Here’s a fascinating tidbit about sea turtles – their gender depends on temperature. The warmer the temperature is, the bigger probability that hatchlings will turn female. Because of global warming, the number of female sea turtles are increasing dramatically.

According to the study of researchers from the National Oceanic and Atmospheric Administration, California State University and Worldwide Fund for Nature Australia,:

“Combining our results with temperature data show that the northern GBR green turtle rookeries have been producing primarily females for more than two decades and that the complete feminisation of this population is possible in the near future.”

The warmer it gets, the more females are produced.


The study, which was published in Current Biology, examined two populations of the turtle species and found the group living further north in Australia were 99% female. Northern Australia is warmer than the rest of the country.

“With warming global temperatures and most sea turtle populations naturally producing offspring above the pivotal temperature, it is clear that climate change poses a serious threat to the persistence of these populations,” the researchers noted.


According to marine biologist Michael Jensen, the study’s lead author:

“You work on one of the biggest turtle populations in the world and everyone tends to think that means things are good. But what happens in 20 years when there are literally no more males coming up as adults? Are there enough to sustain the population?”

And it’s not just the reef’s turtle population that are at risk.

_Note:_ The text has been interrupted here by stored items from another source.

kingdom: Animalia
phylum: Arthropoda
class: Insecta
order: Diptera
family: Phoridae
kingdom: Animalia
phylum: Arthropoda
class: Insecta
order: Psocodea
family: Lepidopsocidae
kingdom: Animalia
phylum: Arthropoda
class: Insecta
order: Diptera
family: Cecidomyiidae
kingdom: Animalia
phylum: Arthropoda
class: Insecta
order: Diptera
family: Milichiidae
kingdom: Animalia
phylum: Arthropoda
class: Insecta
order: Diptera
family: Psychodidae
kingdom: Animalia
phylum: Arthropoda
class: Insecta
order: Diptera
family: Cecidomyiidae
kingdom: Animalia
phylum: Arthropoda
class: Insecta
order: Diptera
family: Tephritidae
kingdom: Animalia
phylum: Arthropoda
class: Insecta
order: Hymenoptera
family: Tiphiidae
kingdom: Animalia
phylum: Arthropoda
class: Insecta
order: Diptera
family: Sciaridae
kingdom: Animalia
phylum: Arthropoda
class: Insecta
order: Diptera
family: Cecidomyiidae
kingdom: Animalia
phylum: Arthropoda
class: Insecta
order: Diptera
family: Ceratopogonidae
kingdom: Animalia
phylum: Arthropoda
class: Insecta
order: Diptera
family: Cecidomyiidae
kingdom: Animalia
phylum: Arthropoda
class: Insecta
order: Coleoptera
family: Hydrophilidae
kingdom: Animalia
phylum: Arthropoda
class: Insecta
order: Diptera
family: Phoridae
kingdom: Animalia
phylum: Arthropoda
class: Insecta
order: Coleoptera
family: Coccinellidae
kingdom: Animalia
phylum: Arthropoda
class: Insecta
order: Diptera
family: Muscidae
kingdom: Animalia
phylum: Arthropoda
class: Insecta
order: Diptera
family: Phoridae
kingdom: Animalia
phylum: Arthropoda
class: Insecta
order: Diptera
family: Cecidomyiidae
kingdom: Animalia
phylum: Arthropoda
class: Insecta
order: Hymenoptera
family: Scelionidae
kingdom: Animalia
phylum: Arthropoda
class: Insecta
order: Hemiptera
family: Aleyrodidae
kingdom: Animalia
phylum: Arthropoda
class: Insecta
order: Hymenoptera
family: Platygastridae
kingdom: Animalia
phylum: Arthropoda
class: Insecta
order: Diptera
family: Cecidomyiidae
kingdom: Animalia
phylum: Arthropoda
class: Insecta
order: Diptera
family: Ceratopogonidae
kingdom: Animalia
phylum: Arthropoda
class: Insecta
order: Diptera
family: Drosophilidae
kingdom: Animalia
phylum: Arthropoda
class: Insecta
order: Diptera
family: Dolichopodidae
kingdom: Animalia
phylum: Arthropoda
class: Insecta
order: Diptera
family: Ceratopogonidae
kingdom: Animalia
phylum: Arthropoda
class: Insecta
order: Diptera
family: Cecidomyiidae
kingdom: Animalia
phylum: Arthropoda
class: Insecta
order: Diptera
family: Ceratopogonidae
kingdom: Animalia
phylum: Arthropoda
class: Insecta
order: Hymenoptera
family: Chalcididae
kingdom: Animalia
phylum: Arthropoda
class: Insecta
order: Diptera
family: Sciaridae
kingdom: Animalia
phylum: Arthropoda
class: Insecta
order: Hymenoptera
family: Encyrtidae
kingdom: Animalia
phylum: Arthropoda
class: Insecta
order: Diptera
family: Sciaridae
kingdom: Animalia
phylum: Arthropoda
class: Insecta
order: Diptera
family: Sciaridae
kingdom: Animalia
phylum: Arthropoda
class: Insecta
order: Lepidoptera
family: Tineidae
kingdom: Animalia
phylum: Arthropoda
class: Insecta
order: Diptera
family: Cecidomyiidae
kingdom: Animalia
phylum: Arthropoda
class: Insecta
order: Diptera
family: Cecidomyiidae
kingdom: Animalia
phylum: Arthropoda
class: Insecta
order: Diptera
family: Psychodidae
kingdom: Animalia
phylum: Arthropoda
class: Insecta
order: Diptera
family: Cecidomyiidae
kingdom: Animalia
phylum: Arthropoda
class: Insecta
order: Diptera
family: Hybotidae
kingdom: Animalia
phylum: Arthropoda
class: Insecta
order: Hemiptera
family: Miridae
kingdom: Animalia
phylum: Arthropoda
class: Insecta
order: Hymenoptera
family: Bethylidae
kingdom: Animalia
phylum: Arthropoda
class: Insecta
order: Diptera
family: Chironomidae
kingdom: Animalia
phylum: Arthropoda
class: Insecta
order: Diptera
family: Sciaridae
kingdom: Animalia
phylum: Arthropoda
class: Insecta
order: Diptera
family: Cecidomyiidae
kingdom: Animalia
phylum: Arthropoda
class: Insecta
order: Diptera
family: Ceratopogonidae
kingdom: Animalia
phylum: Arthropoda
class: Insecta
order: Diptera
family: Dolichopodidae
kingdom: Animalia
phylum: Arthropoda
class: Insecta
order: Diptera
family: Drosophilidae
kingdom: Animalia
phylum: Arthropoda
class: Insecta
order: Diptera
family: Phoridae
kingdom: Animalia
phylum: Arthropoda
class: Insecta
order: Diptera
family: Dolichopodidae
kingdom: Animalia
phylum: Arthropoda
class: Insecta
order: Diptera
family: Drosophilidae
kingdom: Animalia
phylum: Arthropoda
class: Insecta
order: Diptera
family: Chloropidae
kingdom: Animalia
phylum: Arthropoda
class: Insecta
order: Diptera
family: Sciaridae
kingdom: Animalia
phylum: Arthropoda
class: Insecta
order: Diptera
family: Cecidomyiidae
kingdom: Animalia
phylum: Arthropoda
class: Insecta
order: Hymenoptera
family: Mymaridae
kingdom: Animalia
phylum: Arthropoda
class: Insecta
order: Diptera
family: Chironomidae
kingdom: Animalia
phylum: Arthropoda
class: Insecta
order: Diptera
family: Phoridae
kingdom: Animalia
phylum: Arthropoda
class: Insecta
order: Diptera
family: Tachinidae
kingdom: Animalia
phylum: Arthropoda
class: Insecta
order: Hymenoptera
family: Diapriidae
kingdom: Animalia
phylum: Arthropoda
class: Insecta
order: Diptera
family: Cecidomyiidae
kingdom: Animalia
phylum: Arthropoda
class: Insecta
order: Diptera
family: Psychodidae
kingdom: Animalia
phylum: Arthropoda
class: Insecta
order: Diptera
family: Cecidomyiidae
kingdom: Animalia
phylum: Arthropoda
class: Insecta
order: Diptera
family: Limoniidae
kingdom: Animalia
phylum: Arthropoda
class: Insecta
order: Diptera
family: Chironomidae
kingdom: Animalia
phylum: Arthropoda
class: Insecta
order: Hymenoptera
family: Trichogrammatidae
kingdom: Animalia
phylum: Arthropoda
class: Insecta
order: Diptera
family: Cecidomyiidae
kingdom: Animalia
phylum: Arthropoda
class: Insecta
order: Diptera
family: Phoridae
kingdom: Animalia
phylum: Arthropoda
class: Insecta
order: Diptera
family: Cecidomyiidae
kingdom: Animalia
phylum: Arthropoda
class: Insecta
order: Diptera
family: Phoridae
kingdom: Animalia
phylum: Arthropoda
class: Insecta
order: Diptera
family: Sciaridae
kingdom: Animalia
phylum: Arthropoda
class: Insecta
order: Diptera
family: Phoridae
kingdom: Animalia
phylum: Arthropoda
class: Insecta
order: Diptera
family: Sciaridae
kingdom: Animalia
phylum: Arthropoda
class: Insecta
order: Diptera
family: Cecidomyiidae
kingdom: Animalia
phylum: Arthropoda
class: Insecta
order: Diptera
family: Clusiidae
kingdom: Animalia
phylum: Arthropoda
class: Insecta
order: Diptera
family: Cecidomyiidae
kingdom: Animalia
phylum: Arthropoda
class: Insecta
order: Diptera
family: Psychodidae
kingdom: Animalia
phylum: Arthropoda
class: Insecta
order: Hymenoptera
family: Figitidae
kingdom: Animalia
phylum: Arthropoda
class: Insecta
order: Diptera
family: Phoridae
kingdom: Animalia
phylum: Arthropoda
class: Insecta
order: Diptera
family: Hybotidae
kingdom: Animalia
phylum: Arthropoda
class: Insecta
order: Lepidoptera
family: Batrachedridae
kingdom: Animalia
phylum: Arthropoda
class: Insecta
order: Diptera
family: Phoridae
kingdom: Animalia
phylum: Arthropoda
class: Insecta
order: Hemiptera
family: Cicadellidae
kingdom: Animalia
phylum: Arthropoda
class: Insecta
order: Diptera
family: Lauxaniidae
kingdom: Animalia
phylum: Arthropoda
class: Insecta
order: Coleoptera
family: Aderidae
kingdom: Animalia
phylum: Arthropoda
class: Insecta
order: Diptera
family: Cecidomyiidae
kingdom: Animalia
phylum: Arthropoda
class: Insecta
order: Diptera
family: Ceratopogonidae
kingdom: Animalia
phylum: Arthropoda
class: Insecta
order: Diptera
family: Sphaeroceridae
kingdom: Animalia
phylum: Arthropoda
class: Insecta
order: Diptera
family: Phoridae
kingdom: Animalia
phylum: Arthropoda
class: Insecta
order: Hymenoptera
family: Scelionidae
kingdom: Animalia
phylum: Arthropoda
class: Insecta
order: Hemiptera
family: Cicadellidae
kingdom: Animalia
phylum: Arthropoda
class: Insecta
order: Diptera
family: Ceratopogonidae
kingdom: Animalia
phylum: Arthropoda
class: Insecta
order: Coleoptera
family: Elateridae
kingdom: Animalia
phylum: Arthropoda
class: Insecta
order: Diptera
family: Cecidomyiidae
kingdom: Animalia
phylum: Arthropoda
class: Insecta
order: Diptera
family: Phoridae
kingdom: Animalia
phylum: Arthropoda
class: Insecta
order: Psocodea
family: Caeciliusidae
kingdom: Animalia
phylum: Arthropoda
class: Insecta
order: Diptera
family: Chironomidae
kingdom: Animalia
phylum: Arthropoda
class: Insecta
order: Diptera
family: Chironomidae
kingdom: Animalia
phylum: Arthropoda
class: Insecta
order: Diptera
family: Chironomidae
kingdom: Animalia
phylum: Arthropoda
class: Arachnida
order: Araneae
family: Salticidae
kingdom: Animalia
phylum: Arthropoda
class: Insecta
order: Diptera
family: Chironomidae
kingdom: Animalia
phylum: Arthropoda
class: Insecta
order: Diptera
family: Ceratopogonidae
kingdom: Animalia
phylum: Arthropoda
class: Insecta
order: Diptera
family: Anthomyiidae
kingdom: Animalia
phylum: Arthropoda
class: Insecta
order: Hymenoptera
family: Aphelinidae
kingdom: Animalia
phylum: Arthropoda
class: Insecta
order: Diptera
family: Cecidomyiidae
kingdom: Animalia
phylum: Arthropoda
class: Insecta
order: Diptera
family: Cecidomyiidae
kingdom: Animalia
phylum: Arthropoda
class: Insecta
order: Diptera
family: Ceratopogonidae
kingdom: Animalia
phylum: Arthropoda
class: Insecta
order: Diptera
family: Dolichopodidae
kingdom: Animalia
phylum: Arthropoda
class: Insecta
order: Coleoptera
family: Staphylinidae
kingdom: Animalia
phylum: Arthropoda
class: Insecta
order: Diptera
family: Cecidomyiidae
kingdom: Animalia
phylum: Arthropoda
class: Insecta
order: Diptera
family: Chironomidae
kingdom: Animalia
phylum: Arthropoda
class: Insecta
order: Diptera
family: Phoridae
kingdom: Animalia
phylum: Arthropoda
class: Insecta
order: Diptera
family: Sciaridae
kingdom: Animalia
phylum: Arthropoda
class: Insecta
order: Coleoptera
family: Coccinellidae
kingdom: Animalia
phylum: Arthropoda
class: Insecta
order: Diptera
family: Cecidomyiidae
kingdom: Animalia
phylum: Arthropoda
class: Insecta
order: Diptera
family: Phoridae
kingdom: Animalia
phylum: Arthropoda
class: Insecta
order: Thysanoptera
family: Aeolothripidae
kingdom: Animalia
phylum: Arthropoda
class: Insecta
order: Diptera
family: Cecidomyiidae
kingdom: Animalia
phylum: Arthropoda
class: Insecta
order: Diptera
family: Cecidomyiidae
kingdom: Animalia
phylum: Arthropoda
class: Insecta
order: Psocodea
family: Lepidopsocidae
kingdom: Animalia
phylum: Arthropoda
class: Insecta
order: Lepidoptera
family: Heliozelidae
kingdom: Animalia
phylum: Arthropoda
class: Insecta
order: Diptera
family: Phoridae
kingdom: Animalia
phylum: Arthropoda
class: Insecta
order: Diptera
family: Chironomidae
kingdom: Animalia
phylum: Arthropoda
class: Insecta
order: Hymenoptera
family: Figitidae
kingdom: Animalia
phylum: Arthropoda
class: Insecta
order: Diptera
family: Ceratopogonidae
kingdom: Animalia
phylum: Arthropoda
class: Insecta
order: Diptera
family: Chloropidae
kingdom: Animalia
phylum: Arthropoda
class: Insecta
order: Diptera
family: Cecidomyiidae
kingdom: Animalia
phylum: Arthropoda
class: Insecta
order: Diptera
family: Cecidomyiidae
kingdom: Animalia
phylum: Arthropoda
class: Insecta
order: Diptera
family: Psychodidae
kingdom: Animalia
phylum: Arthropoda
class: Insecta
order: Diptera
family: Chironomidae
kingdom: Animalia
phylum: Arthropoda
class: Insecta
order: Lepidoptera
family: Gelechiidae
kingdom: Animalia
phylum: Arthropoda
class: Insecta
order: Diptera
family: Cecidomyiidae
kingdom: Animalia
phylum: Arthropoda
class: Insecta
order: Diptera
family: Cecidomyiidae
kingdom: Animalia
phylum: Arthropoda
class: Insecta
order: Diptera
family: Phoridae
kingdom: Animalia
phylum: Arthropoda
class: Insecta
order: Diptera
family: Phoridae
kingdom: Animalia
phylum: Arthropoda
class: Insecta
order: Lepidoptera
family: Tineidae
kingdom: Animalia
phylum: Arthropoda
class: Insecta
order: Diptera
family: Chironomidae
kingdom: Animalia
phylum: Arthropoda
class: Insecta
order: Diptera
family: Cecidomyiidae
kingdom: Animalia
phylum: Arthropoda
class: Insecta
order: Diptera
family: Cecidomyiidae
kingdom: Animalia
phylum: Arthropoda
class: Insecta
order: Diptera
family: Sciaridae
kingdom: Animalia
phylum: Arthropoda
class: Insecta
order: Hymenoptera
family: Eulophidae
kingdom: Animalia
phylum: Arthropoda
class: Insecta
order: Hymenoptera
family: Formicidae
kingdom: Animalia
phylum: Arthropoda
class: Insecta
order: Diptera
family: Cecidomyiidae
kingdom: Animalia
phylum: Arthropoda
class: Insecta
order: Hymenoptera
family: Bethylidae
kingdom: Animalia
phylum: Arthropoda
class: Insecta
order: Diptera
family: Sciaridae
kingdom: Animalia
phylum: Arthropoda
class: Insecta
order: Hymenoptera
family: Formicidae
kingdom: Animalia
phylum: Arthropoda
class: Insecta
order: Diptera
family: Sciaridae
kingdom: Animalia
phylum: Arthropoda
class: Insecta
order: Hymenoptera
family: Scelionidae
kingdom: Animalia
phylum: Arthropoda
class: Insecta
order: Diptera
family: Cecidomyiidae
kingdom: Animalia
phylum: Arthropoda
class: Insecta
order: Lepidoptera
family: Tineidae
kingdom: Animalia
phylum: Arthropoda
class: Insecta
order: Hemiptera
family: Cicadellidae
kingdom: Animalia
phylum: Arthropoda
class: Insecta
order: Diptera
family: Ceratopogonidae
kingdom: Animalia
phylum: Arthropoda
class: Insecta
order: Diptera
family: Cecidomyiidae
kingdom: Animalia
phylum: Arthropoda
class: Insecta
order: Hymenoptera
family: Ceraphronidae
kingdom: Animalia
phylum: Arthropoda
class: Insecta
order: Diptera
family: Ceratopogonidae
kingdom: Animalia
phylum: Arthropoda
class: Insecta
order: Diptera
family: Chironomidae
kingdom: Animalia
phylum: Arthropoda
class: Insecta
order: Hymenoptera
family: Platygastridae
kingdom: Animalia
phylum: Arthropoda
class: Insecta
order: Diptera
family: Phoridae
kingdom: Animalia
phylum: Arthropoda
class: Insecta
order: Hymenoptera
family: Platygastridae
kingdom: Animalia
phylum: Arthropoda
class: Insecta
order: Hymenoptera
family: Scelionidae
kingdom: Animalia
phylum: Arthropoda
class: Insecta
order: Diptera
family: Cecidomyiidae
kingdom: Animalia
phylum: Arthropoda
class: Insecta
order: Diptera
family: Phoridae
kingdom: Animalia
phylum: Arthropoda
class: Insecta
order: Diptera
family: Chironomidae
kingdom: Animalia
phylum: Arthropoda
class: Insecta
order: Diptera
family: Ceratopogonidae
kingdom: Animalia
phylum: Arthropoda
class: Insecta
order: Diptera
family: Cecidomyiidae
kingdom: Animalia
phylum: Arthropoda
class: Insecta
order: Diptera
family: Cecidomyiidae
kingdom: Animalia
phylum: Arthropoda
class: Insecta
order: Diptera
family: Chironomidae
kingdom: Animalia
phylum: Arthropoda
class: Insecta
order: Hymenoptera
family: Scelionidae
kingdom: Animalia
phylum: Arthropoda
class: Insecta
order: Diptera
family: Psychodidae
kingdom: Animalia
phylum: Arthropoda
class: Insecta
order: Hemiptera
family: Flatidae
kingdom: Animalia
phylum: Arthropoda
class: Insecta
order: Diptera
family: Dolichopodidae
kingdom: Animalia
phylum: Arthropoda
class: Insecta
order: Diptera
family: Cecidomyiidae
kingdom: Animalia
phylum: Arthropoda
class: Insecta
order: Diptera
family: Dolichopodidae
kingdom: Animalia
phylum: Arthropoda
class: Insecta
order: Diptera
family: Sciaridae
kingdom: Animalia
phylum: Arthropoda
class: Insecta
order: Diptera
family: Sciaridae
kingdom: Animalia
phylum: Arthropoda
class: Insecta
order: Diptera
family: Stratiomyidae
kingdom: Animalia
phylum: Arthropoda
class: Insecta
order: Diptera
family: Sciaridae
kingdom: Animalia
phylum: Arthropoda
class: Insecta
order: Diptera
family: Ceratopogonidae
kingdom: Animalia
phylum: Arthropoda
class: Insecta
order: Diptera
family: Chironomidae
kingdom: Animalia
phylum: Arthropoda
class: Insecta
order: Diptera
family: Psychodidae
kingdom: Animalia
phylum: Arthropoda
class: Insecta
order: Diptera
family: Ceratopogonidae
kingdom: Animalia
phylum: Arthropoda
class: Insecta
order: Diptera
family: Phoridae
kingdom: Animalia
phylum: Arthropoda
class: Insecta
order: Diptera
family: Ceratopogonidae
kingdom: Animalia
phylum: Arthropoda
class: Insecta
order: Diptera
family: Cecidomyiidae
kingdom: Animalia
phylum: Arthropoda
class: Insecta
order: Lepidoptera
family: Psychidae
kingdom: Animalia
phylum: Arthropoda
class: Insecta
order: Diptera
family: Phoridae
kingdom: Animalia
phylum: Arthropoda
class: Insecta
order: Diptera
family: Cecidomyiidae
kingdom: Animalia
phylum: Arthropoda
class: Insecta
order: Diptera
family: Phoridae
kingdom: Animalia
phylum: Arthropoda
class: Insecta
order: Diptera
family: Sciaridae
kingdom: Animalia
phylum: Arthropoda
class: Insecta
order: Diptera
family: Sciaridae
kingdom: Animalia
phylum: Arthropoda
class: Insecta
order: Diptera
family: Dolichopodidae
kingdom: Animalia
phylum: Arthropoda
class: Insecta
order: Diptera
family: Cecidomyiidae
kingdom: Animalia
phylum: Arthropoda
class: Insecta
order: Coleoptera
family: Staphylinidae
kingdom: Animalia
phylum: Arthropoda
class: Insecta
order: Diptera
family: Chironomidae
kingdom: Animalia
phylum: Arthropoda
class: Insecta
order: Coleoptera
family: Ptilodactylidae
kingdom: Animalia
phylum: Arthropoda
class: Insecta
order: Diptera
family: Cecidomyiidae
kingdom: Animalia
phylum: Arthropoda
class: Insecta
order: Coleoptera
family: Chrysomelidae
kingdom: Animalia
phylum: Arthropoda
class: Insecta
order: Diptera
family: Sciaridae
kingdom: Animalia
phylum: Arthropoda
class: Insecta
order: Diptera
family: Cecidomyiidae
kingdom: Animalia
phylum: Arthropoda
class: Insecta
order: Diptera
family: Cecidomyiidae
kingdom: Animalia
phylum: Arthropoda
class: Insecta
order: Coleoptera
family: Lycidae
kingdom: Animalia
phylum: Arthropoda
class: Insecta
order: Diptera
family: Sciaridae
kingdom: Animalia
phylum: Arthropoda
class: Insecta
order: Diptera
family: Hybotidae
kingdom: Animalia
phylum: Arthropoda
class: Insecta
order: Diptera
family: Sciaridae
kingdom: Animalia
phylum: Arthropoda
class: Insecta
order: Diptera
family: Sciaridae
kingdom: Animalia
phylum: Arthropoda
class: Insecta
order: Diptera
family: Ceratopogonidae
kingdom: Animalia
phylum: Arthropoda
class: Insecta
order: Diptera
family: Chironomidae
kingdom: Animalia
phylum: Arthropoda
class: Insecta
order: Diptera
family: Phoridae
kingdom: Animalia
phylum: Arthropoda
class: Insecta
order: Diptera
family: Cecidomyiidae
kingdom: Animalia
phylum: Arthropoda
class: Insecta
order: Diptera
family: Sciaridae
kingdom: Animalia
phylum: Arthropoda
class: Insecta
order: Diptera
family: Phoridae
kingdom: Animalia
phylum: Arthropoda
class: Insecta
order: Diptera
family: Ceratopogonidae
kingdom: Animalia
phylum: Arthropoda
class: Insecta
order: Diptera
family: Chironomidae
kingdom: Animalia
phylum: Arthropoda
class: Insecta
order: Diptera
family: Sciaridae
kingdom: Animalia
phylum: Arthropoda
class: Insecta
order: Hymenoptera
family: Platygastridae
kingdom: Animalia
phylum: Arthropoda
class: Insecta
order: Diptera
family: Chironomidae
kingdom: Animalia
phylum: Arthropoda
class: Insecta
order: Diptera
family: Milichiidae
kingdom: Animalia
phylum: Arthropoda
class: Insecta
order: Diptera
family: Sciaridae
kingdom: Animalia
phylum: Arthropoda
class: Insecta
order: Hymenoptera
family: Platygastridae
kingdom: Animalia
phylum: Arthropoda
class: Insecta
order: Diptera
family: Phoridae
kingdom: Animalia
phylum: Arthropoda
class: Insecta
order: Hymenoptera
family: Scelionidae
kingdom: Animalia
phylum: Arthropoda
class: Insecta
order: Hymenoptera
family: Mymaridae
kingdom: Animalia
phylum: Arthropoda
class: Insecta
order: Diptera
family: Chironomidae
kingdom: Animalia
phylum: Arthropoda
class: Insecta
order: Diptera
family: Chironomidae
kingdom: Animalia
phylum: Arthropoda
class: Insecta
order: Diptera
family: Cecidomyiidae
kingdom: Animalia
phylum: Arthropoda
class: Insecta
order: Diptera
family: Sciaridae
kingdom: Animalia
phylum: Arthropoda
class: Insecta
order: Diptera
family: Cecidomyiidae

The Great Barrier Reef will not be saved despite government efforts if climate change continues, according to a report published last year in scientific journal Nature.

The Australian government’s initiatives to save the reef include improving water quality, updating fishing and shipping regulations, managing land use, and conserving the wildlife. But these efforts will all go to waste if sea temperatures will continue to rise, according to researchers from James Cook University in Queensland.

Abnormally high sea temperatures cause coral bleaching, in which corals discharge tiny photosynthetic algae called zooxanthellae, which turns the coral white, and often killing it. In 2016, more than two-thirds of corals killed in some areas. Almost 90% of surveyed reefs were affected, making it the worst on record.